[Records excerpted from a collection]
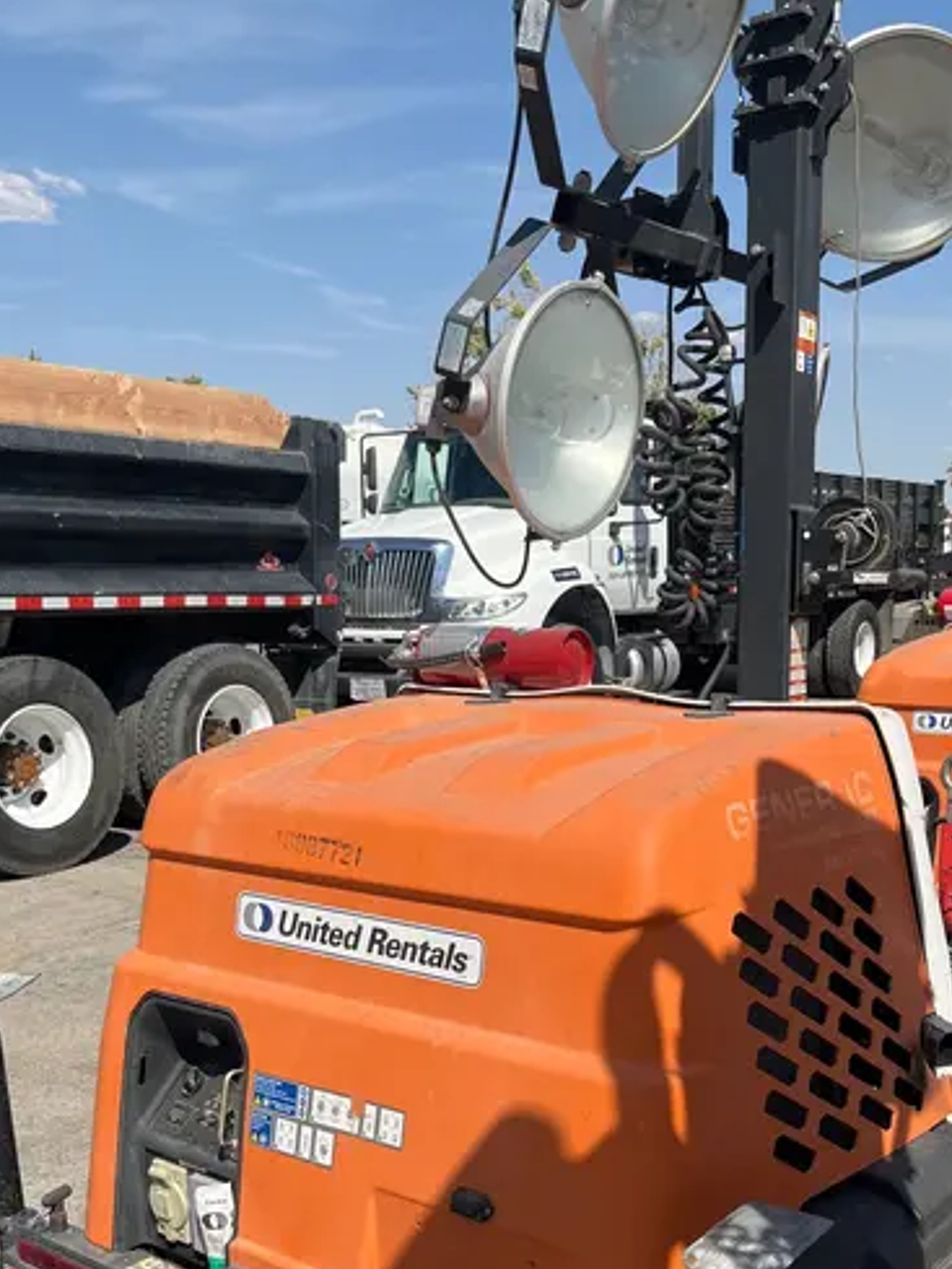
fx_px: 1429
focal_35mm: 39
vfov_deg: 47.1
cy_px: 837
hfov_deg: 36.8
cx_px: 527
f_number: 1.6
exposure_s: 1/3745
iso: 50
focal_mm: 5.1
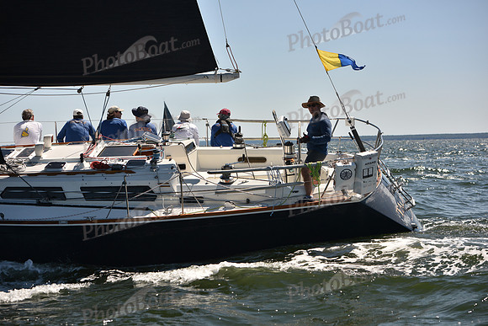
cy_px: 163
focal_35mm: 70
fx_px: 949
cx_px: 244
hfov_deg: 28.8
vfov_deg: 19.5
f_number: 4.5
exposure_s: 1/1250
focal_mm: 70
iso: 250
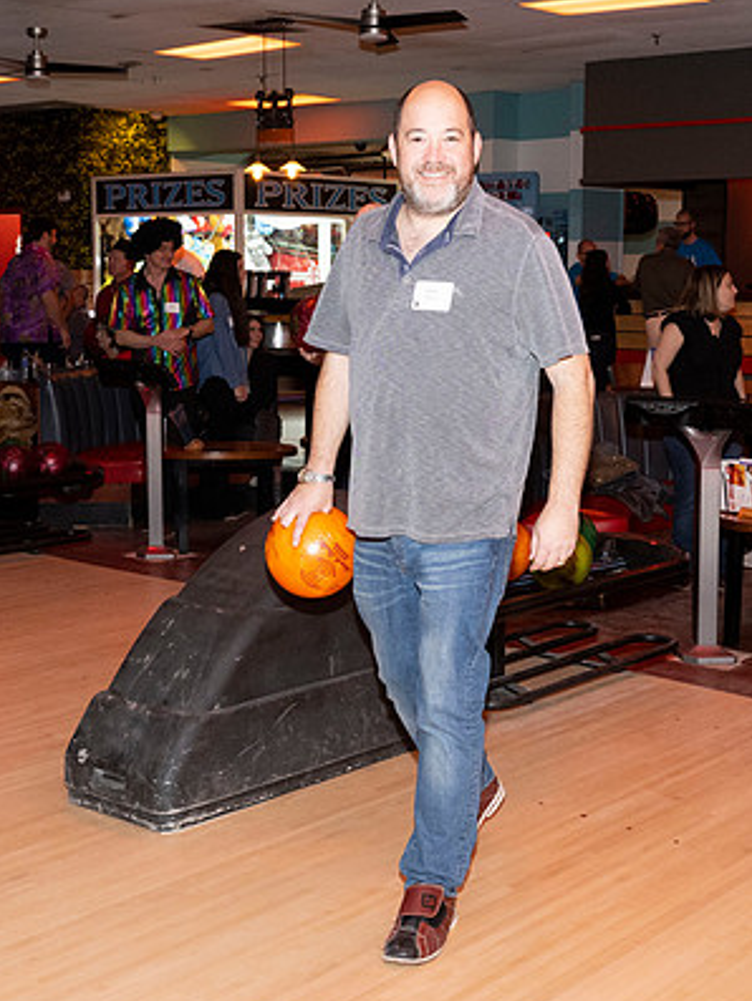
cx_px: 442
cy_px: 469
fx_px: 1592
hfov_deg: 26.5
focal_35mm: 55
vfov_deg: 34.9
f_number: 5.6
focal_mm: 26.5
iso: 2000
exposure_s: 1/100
--
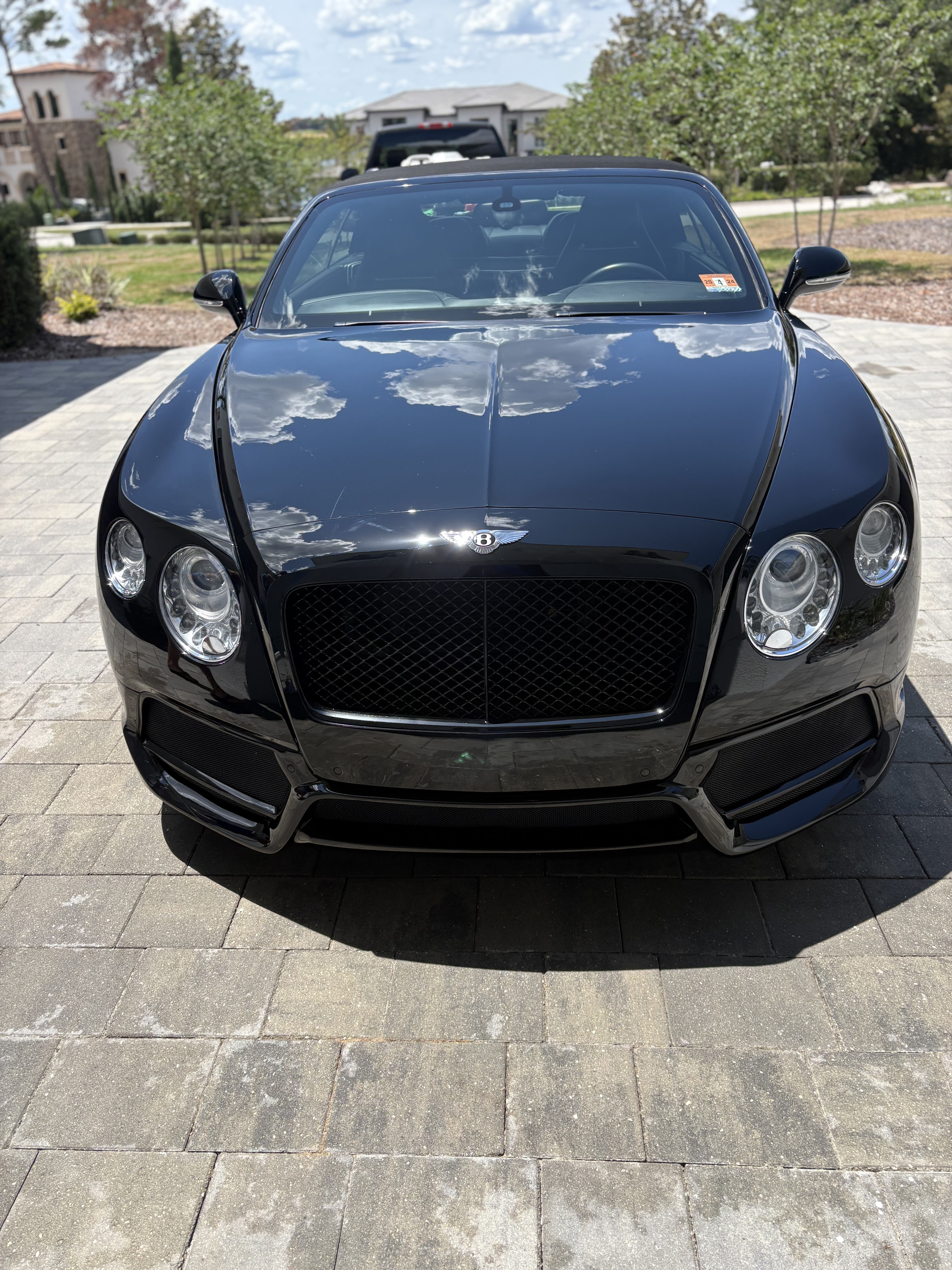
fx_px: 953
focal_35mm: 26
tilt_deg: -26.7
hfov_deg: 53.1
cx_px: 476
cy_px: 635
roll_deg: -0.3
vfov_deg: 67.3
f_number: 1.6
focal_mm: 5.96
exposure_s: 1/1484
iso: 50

* Work instructions *
Starting with the line above that holds "fx_px: 1429", restate each line word for word up to and including the line that holds "exposure_s: 1/100". Drop the pictures.

* Answer space *
fx_px: 1429
focal_35mm: 39
vfov_deg: 47.1
cy_px: 837
hfov_deg: 36.8
cx_px: 527
f_number: 1.6
exposure_s: 1/3745
iso: 50
focal_mm: 5.1
cy_px: 163
focal_35mm: 70
fx_px: 949
cx_px: 244
hfov_deg: 28.8
vfov_deg: 19.5
f_number: 4.5
exposure_s: 1/1250
focal_mm: 70
iso: 250
cx_px: 442
cy_px: 469
fx_px: 1592
hfov_deg: 26.5
focal_35mm: 55
vfov_deg: 34.9
f_number: 5.6
focal_mm: 26.5
iso: 2000
exposure_s: 1/100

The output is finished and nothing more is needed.